From my sister-in-law Virginia Transue on Facebook, a comment on this Peter de Sève New Yorker cover of 7/28/08, “Summer Getaway”:

(#1)

Spot the error. Which Virginia’s grandson Owen (not yet 12) caught this summer, after the cover had been posted on the fridge for eight years (significant fact: the family has summered in Maine, way Down East, for many years).

Virginia’s comment:

The error shows us that somebody From Away painted this cover, probably one of those self-satisfied guests out there on the porch and not lending a hand in the kitchen.

The artist is certainly From Away, not from New England Lobsterland; the illustrator and animator de Sève is a New Yorker (born in 1958 in Queens, educated at Parsons, now living in Brooklyn) whose many New Yorker covers are almost all rooted, wryly or affectionately, in the city. On #1 and a 5/30/11 cover “Small Growers” (set in the Union Square Greenmarket) —

(#2)

there’s a “Cover Story: Mushrooms and Lobsters” by Emily Kan of 5/20/11, with this comment about #1:

a trip to Block Island [RI} led to de Sève’s “Summer Getaway” … “Cooking lobsters reminded me of a scene in ‘Annie Hall,’ but it was more horrible and much less romantic. It just made me think about what lobsters think of, which nobody really wants to know. That cover was my way of redeeming myself, because in it the lobsters get away, which they didn’t that weekend.”
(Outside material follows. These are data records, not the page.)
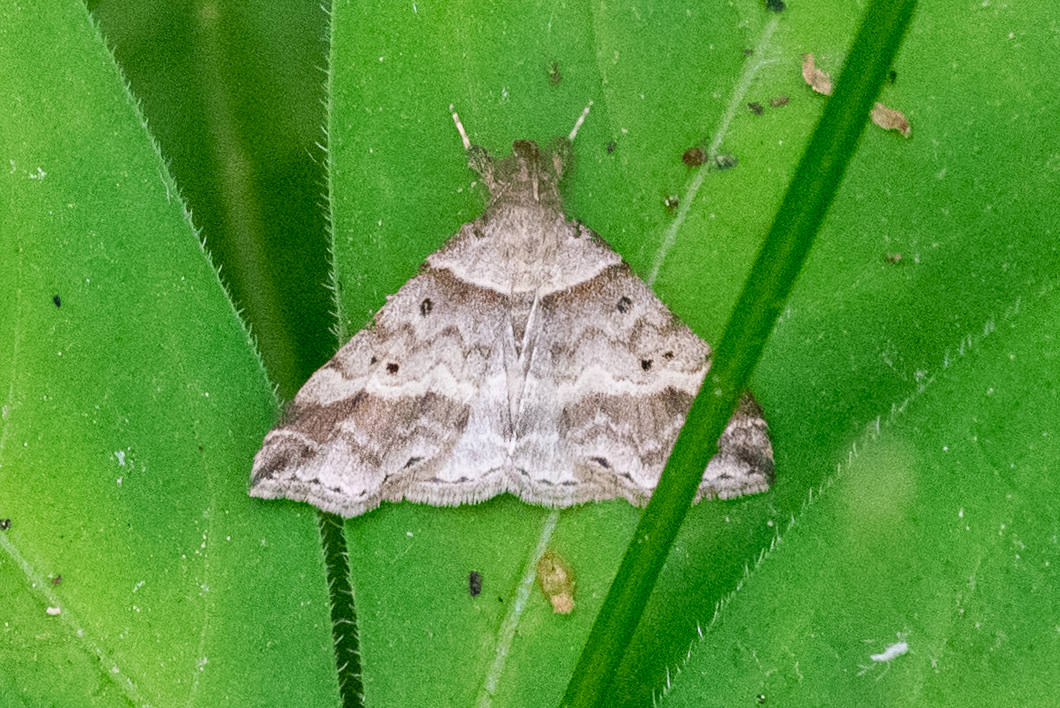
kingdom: Animalia
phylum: Arthropoda
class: Insecta
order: Lepidoptera
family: Erebidae
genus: Phaeolita
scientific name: Phaeolita pyramusalis
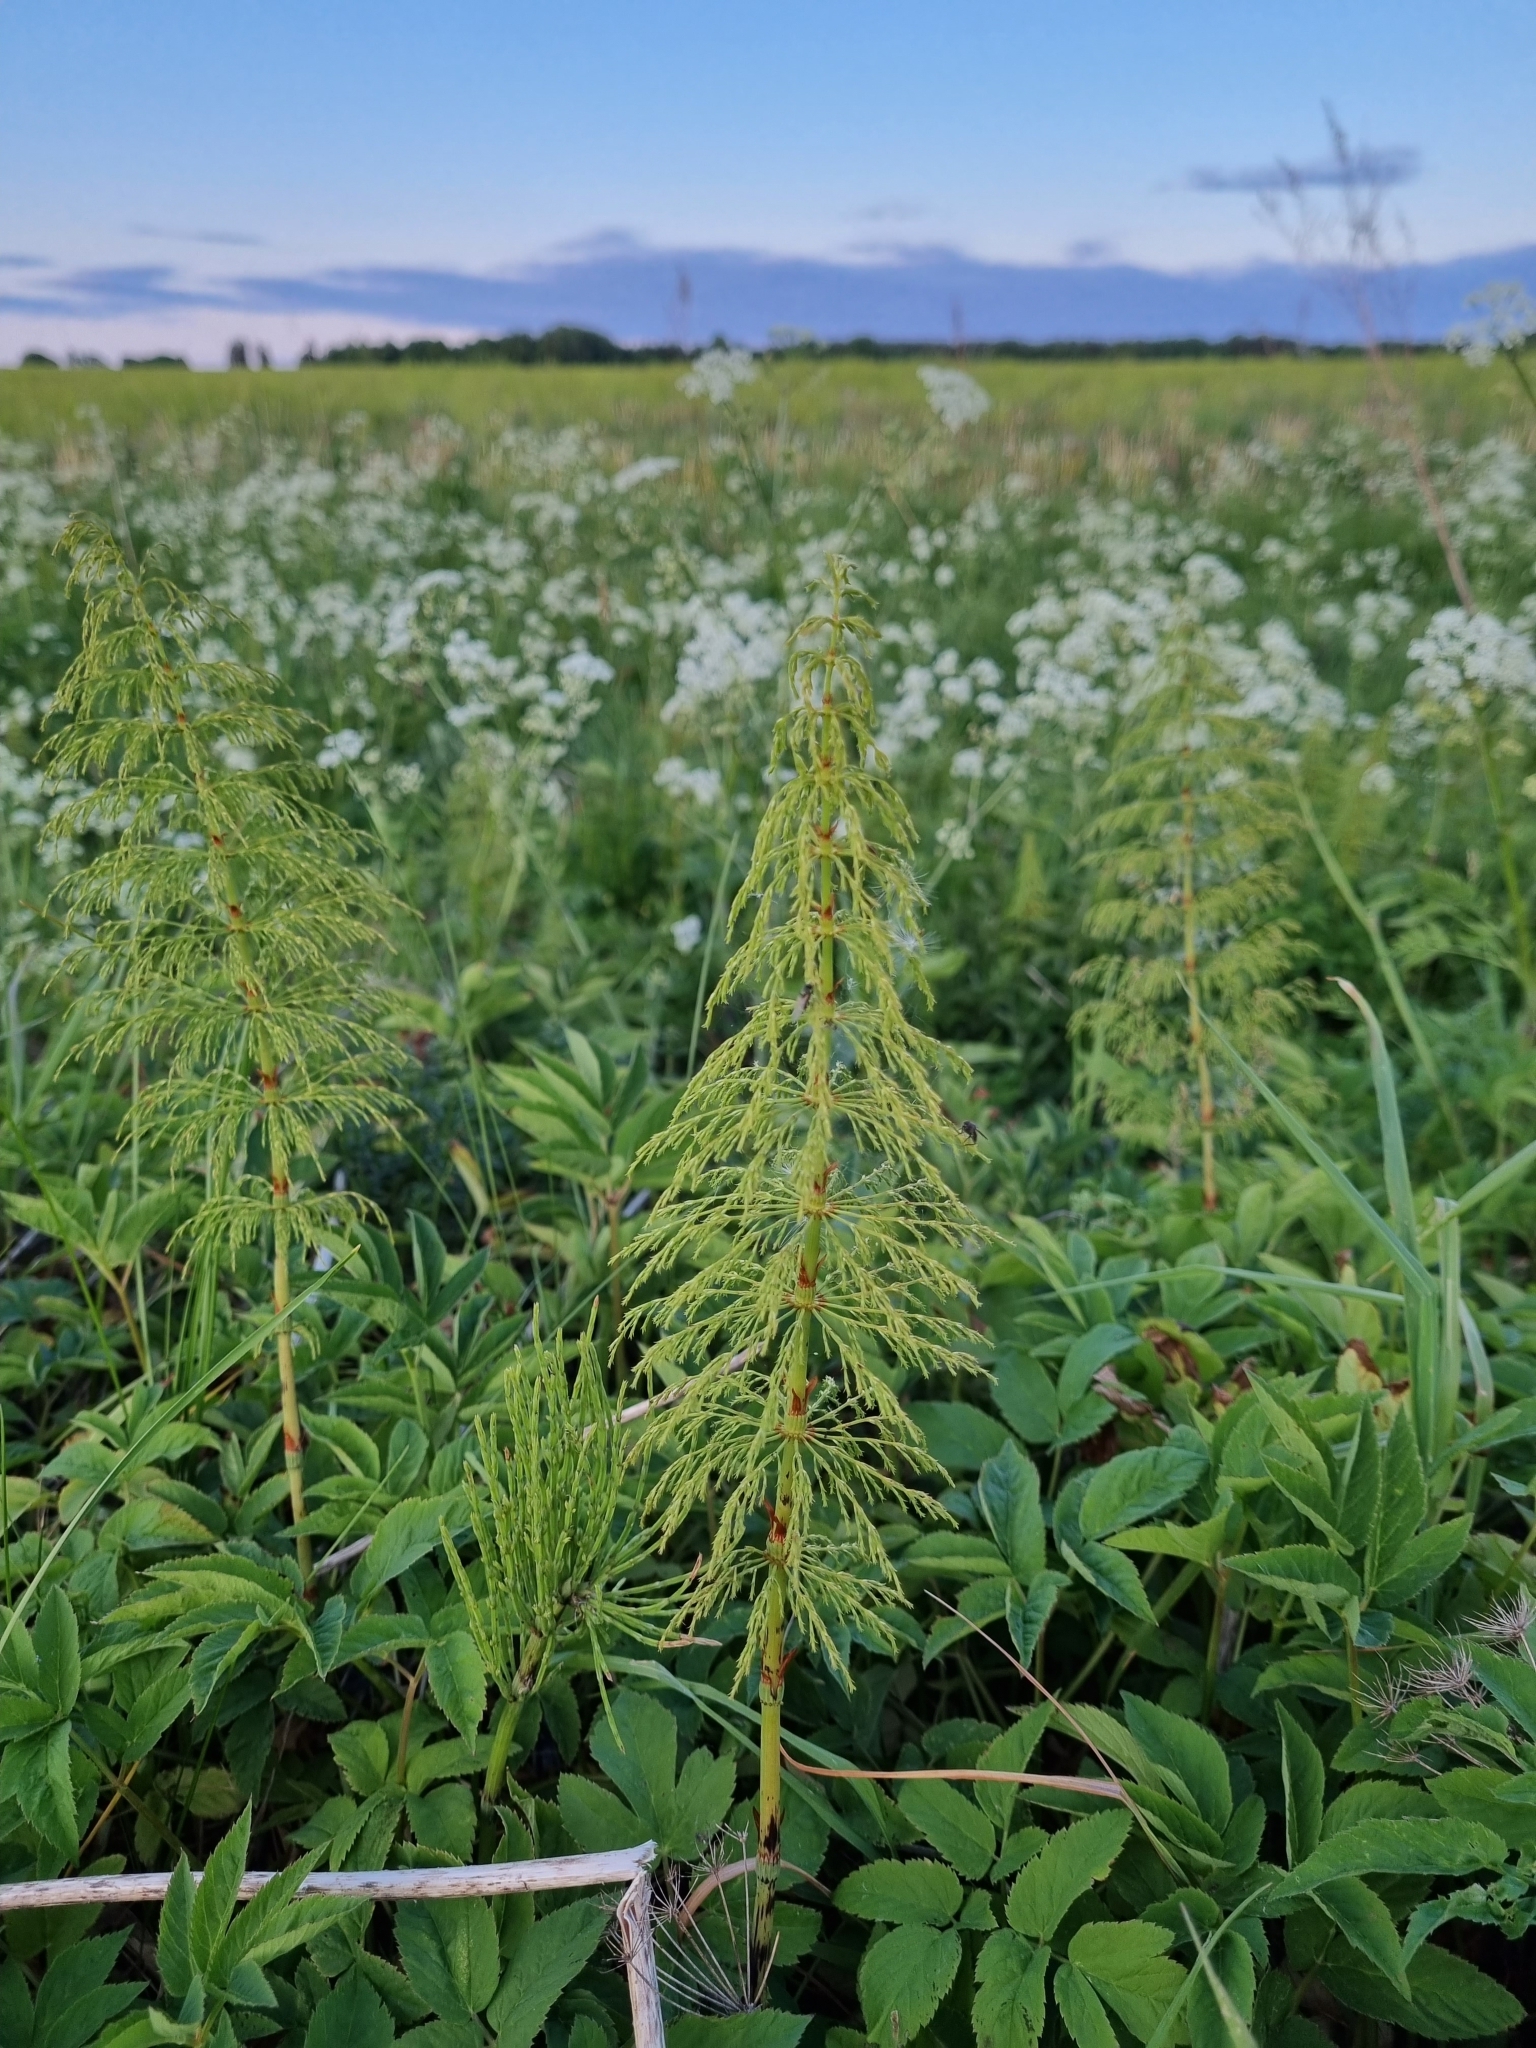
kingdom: Plantae
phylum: Tracheophyta
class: Polypodiopsida
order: Equisetales
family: Equisetaceae
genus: Equisetum
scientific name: Equisetum sylvaticum
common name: Wood horsetail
So to the glaring error in #1: the lobsters are all red, indicating that they have already been cooked — so how could they be escaping?

This is probably de Sève’s artistic license — portraying lobsters the way most people think of them (“His face was red as a lobster”) — rather than his ignorance; surely, he’d seen lobsters in their natural coloration (dark greenish-blue), before cooking (in which they turn red). But if you’re someone who regularly deals with lobsters in the kitchen, the scene in #1 is preposterous; you know too much.

de Sève has appeared only once before on this blog, in the 10/31/14 posting “Hipster chronicles” (another New Yorker cover), with notes on the artist.

Here’s one more cover, from 1/24/94, set in Central Park and featuring an enraged raccoon:

(#3)

3 Responses to “Spot the error”

  1. Jerry Says:

    POPPYCOCK

    I believe that most lobsters are Reddish in color BEFORE cooking. All of the live ones in tanks @ restaurants that I have seen are dark reddish. The many stories where the off colored Blue/Green/Two Tone are “Saved” from a dinner plate sometimes have a picture of the off color one that is in a bunch of LIVE Red ones. Maybe they turn a brighter red when cooked (or maybe it is a West Coast Lobster thing, I mean they don’t have claws out here either) but a shade difference is a minor mistake.

    Am I wrong?

    • arnold zwicky Says:

      None of the lobsters I’ve dealt with (mostly from Maine) in cooking have looked reddish, and the photos of Maine lobsters you can find on the net don’t look reddish either.

      But it is true that there’s plenty of red pigment in the exoskeletons of Maine lobster. Cooking alters the other pigments (very dark greenish-blue) that normally mask the red, so that the lobsters appear to “turn red”, the way some leaves “turn red” in the fall, when the green pigment that normally masks the red decays. But neither the leaves nor the lobsters look red until the masking pigments disappear.

      All this is about Homarus americanus, the “American lobster” of the North Atlantic coast, which is what’s pictured in the magazine cover. I say nothing about other species of lobsters or creatures that are commonly called “lobsters”, though I note that so-called “rock lobsters” or “spiny lobsters” (only distantly related to so-called “true lobsters”) are notably reddish in hue.

      • Jerry Says:

        Thank you for clearing that up kind sir.

        Not being much of a Lobster fan myself I really was just going on what I have seen live out here on the West Coast and what I thought I had seen in photos (must have had on the Rose Tinted glasses).

        Keep up the good work, the site never fails to give me a chuckle and helps to get me through the day when it is less than stellar here at work. Well, this and the daily Zippy strip that I get in my email!